Die toxische Kombination aus hoher Inflation und drohender Rezession hält die Anleger von Investments in Europa ab. Stattdessen investieren sie ihr Geld lieber in sichere Staatsanleihen in Übersee. Dies wiederum lässt den Dollar stark aufwerten, der zuletzt den höchsten Stand seit 2002 erreichte. 

Ähnliches geschah bereits 2008. Damals wertete der Dollar im zweiten Halbjahr um 22 Prozent auf, und im Jahr 2020 legte er im ersten Quartal um 7 Prozent zu. In beiden Fällen erreichte der US-Aktienmarkt genau an dem Tag seinen Tiefpunkt, als der Dollar seinen Höchststand erreichte. Ohne einen schwächeren Dollar ist es also nur schwer vorstellbar, dass der Aktienmarkt in den USA seinen Tiefpunkt bereits gesehen hat.

Und laut der ING (AS:INGA) ist ein Ende der Talfahrt des EUR/USD nicht in Sicht. Denn: Eine Verbesserung der Energieversorgung ist in nächster Zeit nicht zu erwarten. Außerdem gibt es kaum Anzeichen dafür, dass die Notenbanker, insbesondere in den USA, von ihrem aggressiven geldpolitischen Straffungszyklus ablassen. All dies spricht laut der ING dafür, dass die Aktienmärkte möglicherweise um weitere 10 Prozent einbrechen und der EUR/USD im schlimmsten Fall auf 0,95 Dollar fallen könnte.

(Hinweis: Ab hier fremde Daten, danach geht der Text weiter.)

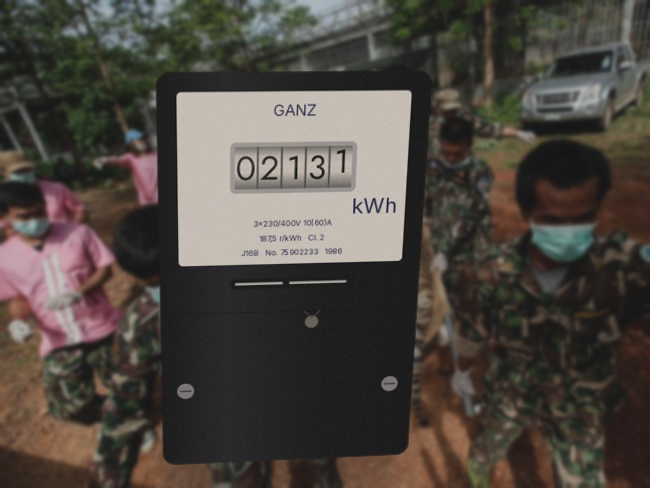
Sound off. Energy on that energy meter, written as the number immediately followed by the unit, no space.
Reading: 2131kWh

Um der Gemeinschaftswährung wieder etwas Stabilität zu verleihen, müsste die EZB den Markt auf ihrer Sitzung in diesem Monat überraschen, ähnlich wie es die Fed auf der Juni-Sitzung getan hatte, als sie die Zinsen in einem Schritt um 75 statt den erwarteten 50 Basispunkte angehoben hatte. Die Euro-Notenbanker hatten im Juni eine Zinserhöhung um 25 Basispunkte auf der Sitzung am 21. Juli in Aussicht gestellt. Wenn nicht jetzt, wann dann, wäre es an der Zeit, die Märkte mit einer großen Zinserhöhung zu überraschen? 

Obwohl die EZB eine weitere Zinserhöhung im September in Aussicht gestellt hat, bestehen derzeit angesichts der sich eintrübenden Wirtschaftsaussichten für den Euroraum Zweifel an der Zeit danach. Der Markt rechnet derzeit nur mit einem Zinsniveau von rund 100 Basispunkten zum Jahresende. Denn: eine zu starke Anhebung der Zinsen könnte die Wirtschaftsaktivität weiter bremsen. Und innerhalb der EZB hoffen viele darauf, dass die Inflation im Herbst ihren Hochpunkt erreichen wird.

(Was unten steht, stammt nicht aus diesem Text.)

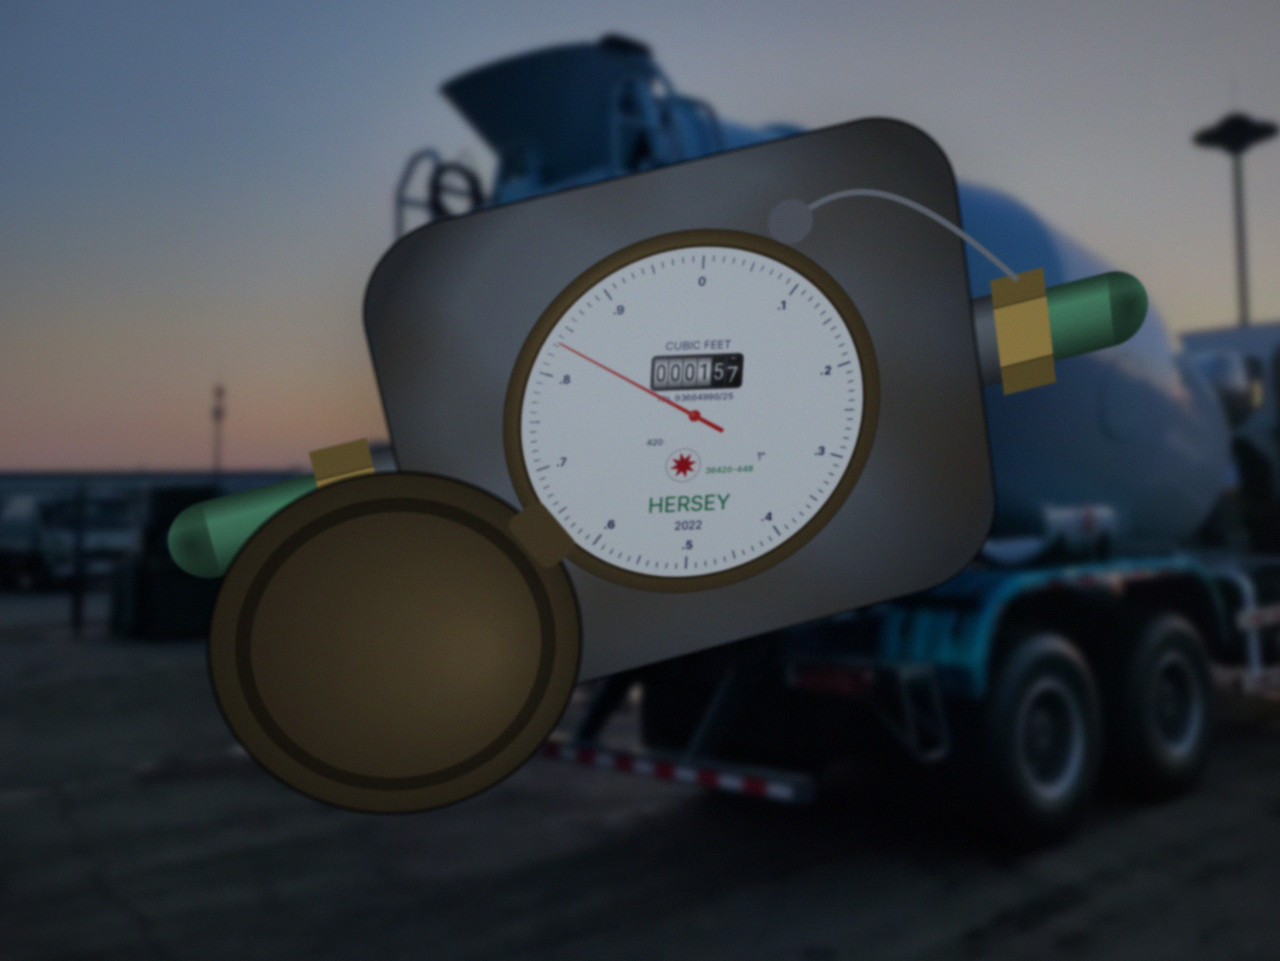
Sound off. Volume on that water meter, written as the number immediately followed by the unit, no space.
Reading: 156.83ft³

Robert Holzmann, EZB-Mitglied und Gouverneur der österreichischen Zentralbank, sagte kürzlich in einem Interview mit CNBC mit Blick auf die Zeit nach September: 

"Wir werden beurteilen müssen, in welche Richtung sich die Wirtschaft entwickelt und wie es um die Inflation bestellt ist. Danach haben wir genügend Spielraum, um den Zinssatz in Schritten von 0,25 oder 0,5 Prozentpunkte zu erhöhen, je nachdem, was wir für angemessen halten".

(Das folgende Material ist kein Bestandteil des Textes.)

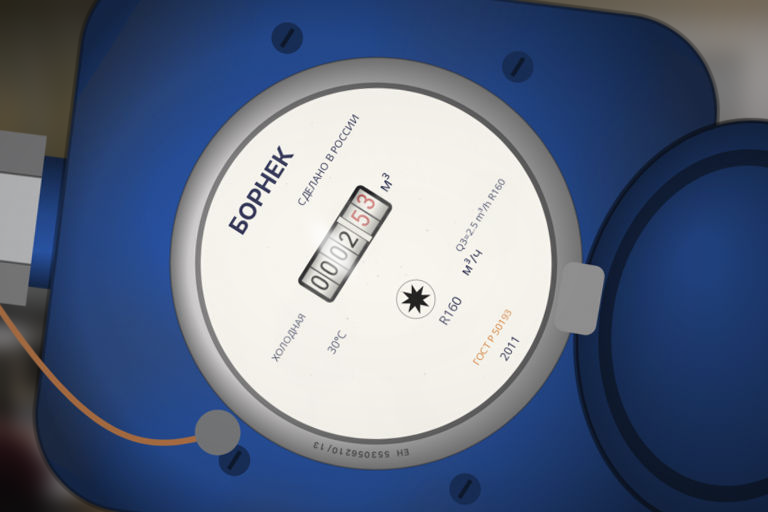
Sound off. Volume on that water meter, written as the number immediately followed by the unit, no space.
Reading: 2.53m³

Die Zurückhaltung der EZB ist auch auf die Besorgnis über die Auswirkungen einer geldpolitischen Straffung auf die Spreads in der Peripherie und damit auf die Schuldendynamik dieser Länder zurückzuführen. Zu diesem Zweck will sie auch ein neues  Anti-Fragmentierungsinstrument auflegen. Damit sollen die im Trend steigenden EWU-Spreads eingefangen werden.